Please return the listing exactly as written, but without its pictures.

-- TASK MATERIAL --

BEGIN

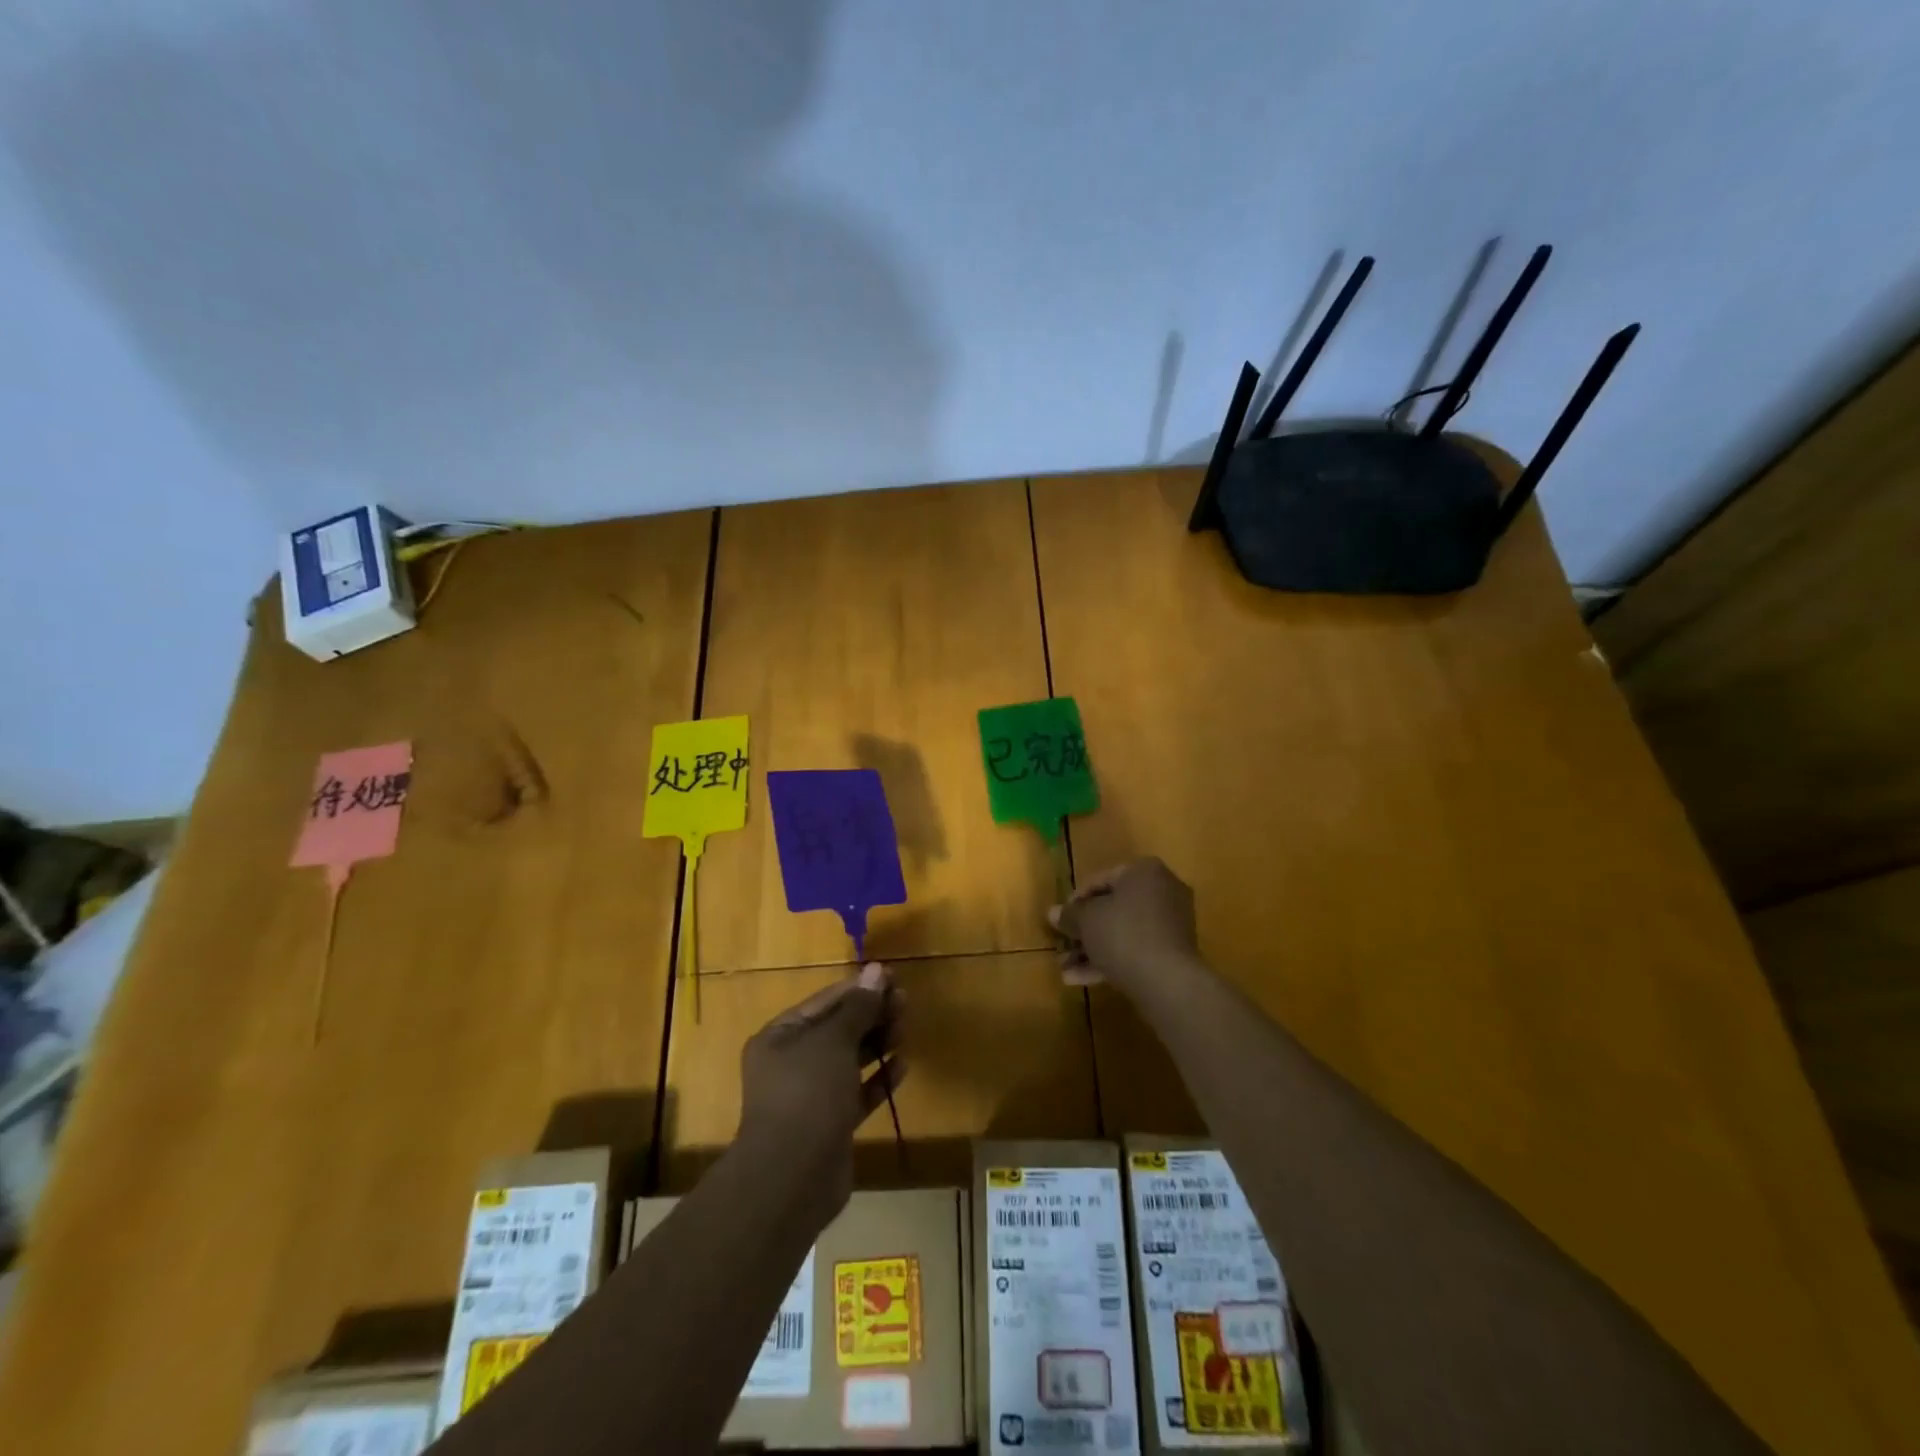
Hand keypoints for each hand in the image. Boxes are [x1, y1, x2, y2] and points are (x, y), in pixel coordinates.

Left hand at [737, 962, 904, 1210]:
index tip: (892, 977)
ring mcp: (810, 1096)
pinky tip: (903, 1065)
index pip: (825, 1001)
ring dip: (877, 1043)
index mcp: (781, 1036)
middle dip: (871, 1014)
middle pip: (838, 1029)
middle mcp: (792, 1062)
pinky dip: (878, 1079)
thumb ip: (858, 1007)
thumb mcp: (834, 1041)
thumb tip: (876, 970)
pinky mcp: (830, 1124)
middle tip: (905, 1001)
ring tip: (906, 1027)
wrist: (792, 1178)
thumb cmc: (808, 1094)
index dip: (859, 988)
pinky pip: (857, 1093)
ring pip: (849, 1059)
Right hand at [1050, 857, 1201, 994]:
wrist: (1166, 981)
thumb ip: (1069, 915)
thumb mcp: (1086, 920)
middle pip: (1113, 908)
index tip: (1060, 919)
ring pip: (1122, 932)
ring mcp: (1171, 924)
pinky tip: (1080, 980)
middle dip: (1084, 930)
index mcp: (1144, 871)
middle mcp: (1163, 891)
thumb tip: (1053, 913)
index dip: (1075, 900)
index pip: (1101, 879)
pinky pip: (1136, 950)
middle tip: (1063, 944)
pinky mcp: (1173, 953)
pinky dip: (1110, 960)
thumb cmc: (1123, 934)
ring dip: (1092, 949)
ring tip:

END

-- ANSWER BELOW --
Hand keypoints for each hand in the image. Boxes are [x1, y1, x2, y2] and points are (x, y), in pixel coordinates.

Left hand at [737, 962, 904, 1210]:
index tip: (892, 977)
ring mcp: (810, 1096)
pinky tip: (903, 1065)
index pip: (825, 1001)
ring dip: (877, 1043)
index mcp: (781, 1036)
middle dip: (871, 1014)
middle pip: (838, 1029)
middle mcp: (792, 1062)
pinky dip: (878, 1079)
thumb ip: (858, 1007)
thumb mcp: (834, 1041)
thumb tip: (876, 970)
pinky mcp: (830, 1124)
middle tip: (905, 1001)
ring tip: (906, 1027)
wrist: (792, 1178)
thumb cmc: (808, 1094)
index dip: (859, 988)
pinky pip: (857, 1093)
ring pip: (849, 1059)
Right hand at [1050, 857, 1201, 994]:
wrist: (1166, 981)
thumb ip: (1069, 915)
thumb mcp: (1086, 920)
middle pip: (1113, 908)
index tip: (1060, 919)
ring pip: (1122, 932)
ring mcp: (1171, 924)
pinky tip: (1080, 980)
middle dip: (1084, 930)
index mcp: (1144, 871)
middle mcp: (1163, 891)
thumb tip: (1053, 913)
index dip: (1075, 900)
index pip: (1101, 879)
pinky pip: (1136, 950)
middle tip: (1063, 944)
pinky mcp: (1173, 953)
pinky dip: (1110, 960)
thumb cmc: (1123, 934)
ring dip: (1092, 949)
ring tip:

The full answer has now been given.